All the surviving players from the All Blacks' 1987 World Cup winning side will come together during this year's tournament to honour their only absentee, outstanding tighthead prop John Drake.
The team, plus management, will attend a black tie dinner at the Ellerslie Racecourse on October 11. It will be hosted by Auckland University, from which Drake was a graduate, to raise money for the scholarship started in his memory.
After retiring, somewhat prematurely, as a player at the end of the 1987 season, Drake became a much respected commentator and columnist who as an analyst was something more than a cheerleader. He died suddenly, aged 49, late in 2008, and the following year, many of his University team-mates, along with his old Auckland Grammar headmaster John Graham, launched a scholarship in his honour.

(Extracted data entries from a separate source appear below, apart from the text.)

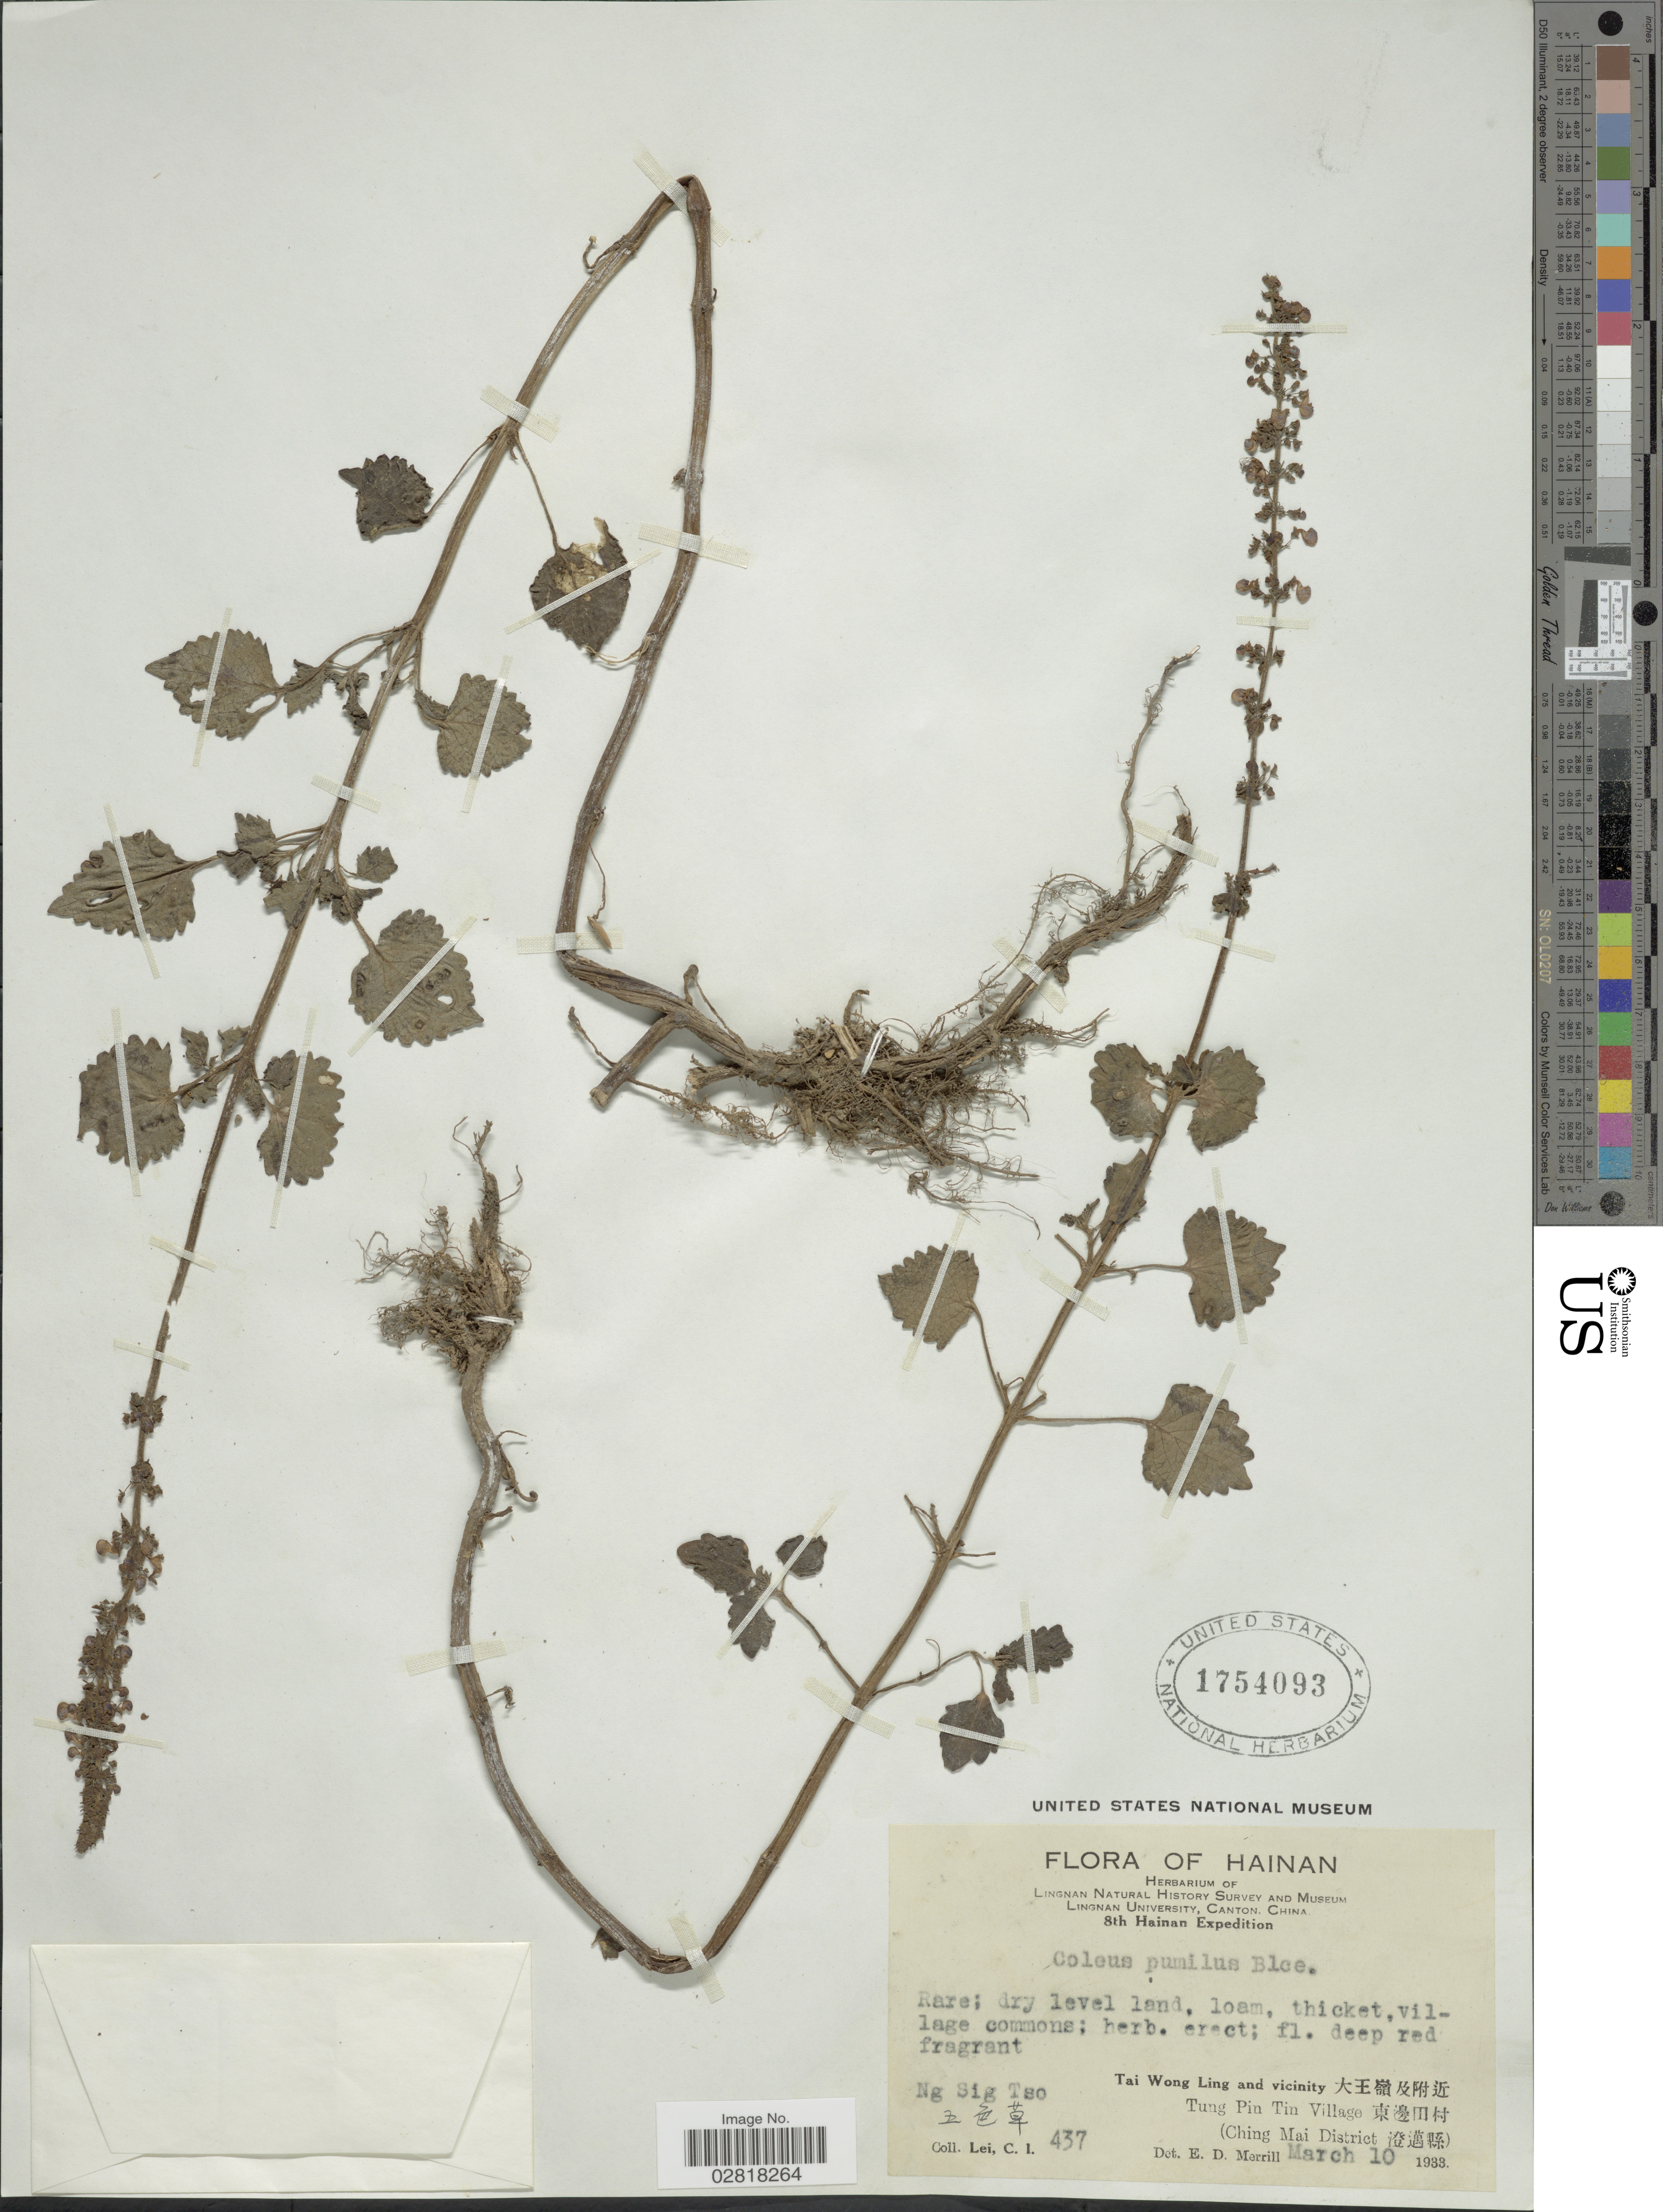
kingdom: Plantae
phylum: Tracheophyta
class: Magnoliopsida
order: Lamiales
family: Lamiaceae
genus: Plectranthus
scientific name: Plectranthus scutellarioides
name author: (L.) R. Br.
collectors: C. I. Lei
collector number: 437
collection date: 1933-03-10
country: China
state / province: Hainan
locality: Ng Sig Tso, Tai Wong Ling and vicinity, Tung Pin Tin Village (Ching Mai District).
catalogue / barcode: US 1754093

A reunion lunch of the 1987 side was held at Eden Park in 2007 but was attended by only about half the playing squad of 26. For this year's dinner, organisers have arranged for all 25 players to be present. They have been helped, of course, by the fact the dinner will be held between the quarter-finals and semifinals in Auckland when the World Cup tournament will be at its peak.
At the dinner three of Drake's University, Auckland and World Cup team-mates, David Kirk (who took over the on-field captaincy of the All Blacks when Andy Dalton was injured), Sean Fitzpatrick and Grant Fox, with coach Sir Brian Lochore, will form a question-and-answer panel.
Lochore says the fact the entire squad will attend the dinner shows the esteem in which Drake was held. Some will travel from the other side of the world, with Fitzpatrick, Zinzan Brooke and John Gallagher now living in Britain.
Others such as John Kirwan, Steve McDowall and Kieran Crowley will be back in New Zealand in their World Cup coaching roles with Japan, Romania and Canada respectively.
Also attending will be one of New Zealand's most respected 1987 opponents, Scotland fullback Gavin Hastings, who stayed on in New Zealand after the tournament and played several games for University in Auckland's premier club competition.
He, Drake, Fitzpatrick and Fox played in that year's Gallaher Shield final when University beat Marist 31-13, with Kirk unable to play because of injury. In remarkable contrast to what happens under today's professionalism, both the University and Marist sides were studded with internationals and players of representative standard.
Besides the internationals, University had Mata'afa Keenan, later to play for Samoa, Auckland representatives Iain Wood, Tua Saseve, Mark Adam and John McDermott and two New Zealand University representatives in Mark Free and Noel Anderton. Marist had six All Blacks: Kirwan, Greg Cooper, Terry Wright, Bernie McCahill, and Zinzan and Robin Brooke.